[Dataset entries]
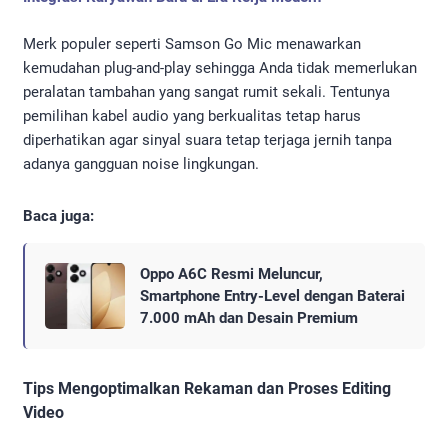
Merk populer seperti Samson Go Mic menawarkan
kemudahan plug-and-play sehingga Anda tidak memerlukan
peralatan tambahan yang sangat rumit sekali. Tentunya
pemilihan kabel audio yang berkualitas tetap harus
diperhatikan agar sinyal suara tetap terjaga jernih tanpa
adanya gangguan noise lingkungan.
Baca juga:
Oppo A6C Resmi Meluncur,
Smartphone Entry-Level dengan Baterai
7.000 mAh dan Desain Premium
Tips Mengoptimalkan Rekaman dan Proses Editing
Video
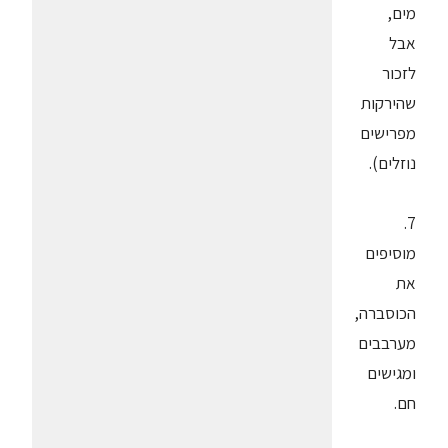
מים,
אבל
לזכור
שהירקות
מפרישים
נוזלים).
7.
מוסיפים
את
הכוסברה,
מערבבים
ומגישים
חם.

[About this exercise]:
The answer must be the number of lines in the records where the string "tetap" is found, stated alone.

[Expected answer]:
2